I am interested that the Government have grouped my Amendment No. 30 with their Amendments Nos. 31 to 36, which all deal, in Clauses 15 and 16, with the giving of guidance by the Secretary of State and by Welsh Ministers respectively. It may be that the reason for grouping those amendments with my amendment on finance is that some of the guidance will be financial. I would not think that in the least improper. On the contrary, I would think it wise, particularly if there were going to be express or implied guarantees behind any money borrowed by the body in question. Amendments Nos. 33 and 36 take up points that I made in Committee about guidance. I am grateful to the Minister and his colleagues for agreeing to those amendments. I think there are some potentially important financial considerations with regard to Amendment No. 30. I beg to move.

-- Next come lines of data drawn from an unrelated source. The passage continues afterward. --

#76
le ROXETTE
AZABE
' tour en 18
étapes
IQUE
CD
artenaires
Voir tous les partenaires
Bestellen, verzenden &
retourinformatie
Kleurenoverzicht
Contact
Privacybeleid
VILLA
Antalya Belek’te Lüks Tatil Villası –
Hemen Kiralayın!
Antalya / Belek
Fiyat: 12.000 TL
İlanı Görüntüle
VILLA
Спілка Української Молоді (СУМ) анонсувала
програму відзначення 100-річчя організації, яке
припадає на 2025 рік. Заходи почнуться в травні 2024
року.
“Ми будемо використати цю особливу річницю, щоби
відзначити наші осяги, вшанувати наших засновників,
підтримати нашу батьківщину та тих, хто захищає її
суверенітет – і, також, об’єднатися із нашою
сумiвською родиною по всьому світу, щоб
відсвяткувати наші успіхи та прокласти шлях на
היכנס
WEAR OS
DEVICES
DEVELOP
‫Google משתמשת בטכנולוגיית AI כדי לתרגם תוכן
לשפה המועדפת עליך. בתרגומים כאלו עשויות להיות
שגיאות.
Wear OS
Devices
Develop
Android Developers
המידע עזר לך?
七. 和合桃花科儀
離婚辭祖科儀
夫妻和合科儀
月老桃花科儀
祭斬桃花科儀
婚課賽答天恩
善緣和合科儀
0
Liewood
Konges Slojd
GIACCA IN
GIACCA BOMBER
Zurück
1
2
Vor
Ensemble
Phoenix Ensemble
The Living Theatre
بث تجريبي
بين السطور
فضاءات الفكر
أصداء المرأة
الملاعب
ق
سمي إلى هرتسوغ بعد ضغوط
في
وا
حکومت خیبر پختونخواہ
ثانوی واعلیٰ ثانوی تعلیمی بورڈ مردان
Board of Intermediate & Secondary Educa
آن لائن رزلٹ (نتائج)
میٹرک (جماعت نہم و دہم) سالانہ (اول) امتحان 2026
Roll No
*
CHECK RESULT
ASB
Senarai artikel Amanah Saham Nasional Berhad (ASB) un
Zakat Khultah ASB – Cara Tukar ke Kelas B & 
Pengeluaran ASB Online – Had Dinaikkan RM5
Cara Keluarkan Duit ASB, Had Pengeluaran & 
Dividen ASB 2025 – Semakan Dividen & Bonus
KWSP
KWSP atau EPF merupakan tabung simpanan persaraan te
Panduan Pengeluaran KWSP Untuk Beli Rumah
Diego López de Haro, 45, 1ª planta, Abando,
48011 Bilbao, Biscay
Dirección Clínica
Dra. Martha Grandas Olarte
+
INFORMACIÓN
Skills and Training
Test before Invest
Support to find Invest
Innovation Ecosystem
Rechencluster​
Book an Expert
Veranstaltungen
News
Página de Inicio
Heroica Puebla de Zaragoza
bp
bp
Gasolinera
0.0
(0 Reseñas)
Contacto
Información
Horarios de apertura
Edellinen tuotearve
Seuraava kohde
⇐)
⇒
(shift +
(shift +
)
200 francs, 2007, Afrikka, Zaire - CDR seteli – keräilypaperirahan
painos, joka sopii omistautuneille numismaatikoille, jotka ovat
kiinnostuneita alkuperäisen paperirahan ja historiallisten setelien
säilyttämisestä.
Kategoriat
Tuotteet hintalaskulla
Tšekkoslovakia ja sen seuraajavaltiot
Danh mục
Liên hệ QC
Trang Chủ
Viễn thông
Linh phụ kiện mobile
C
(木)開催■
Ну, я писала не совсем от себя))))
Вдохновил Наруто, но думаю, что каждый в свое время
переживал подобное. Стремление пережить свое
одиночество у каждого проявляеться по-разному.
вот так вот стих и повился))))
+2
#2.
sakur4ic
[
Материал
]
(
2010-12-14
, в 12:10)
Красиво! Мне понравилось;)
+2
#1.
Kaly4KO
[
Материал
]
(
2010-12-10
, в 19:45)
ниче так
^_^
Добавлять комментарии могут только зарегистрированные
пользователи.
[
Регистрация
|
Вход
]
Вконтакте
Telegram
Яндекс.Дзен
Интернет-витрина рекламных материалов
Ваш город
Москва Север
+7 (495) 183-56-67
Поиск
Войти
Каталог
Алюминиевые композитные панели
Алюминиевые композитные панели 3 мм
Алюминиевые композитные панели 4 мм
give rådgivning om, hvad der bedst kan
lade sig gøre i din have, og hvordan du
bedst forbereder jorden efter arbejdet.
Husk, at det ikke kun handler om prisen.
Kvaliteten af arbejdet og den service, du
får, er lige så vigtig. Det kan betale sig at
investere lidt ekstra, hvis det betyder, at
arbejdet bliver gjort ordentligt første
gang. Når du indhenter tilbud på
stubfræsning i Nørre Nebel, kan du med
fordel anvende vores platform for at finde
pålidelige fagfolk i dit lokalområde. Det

Lord Bach: My Lords, this gives me an opportunity to clarify that the LBRO will be subject to all the usual rules for the management of public money. The noble Lord, Lord Cope, raised the question of the LBRO’s money. Provided the LBRO is acting within its remit and objectives, Her Majesty’s Government would have to stand behind it financially, as they do with every other non-departmental public body. It has been created as an NDPB with operational independence and freedom from day-to-day interference by Ministers. I am sure that the House will think that a good thing. The government amendments in this group seek to limit the scope for inappropriate micromanagement by Ministers.